▶ **Records supplied**
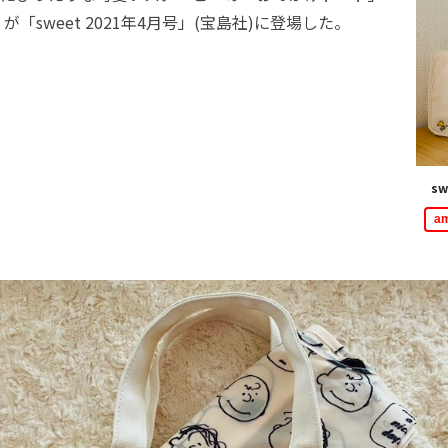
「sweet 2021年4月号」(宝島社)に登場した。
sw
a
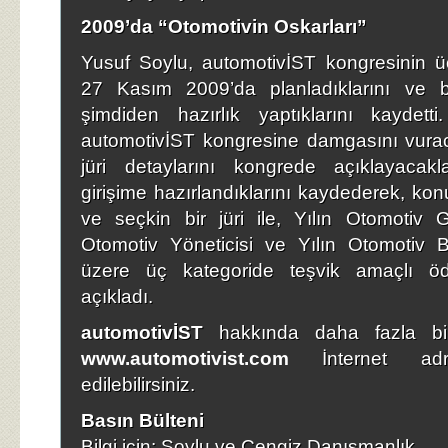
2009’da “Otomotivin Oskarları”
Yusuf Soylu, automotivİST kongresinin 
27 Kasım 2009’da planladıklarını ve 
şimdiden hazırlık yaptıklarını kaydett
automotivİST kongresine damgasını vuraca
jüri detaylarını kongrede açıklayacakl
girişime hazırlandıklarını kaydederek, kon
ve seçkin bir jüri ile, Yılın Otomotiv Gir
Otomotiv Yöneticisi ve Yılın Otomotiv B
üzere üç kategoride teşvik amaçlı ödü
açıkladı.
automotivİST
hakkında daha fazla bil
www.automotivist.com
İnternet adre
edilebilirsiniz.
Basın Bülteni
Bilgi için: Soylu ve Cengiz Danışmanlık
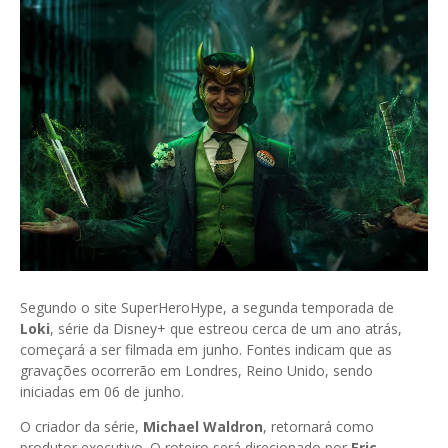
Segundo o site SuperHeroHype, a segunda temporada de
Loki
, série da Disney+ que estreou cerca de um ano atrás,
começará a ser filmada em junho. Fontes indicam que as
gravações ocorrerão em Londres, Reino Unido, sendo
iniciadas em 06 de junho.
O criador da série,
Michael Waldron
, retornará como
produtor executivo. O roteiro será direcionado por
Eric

--

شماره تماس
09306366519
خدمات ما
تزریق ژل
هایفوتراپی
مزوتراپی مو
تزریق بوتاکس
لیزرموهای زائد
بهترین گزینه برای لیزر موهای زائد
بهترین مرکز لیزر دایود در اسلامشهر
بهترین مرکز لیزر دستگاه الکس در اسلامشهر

▶ **Assignment**
Pull out every line of the material that contains the string "jüri". Case counts.

▶ **Task output**
jüri detaylarını kongrede açıklayacakl
ve seçkin bir jüri ile, Yılın Otomotiv Gir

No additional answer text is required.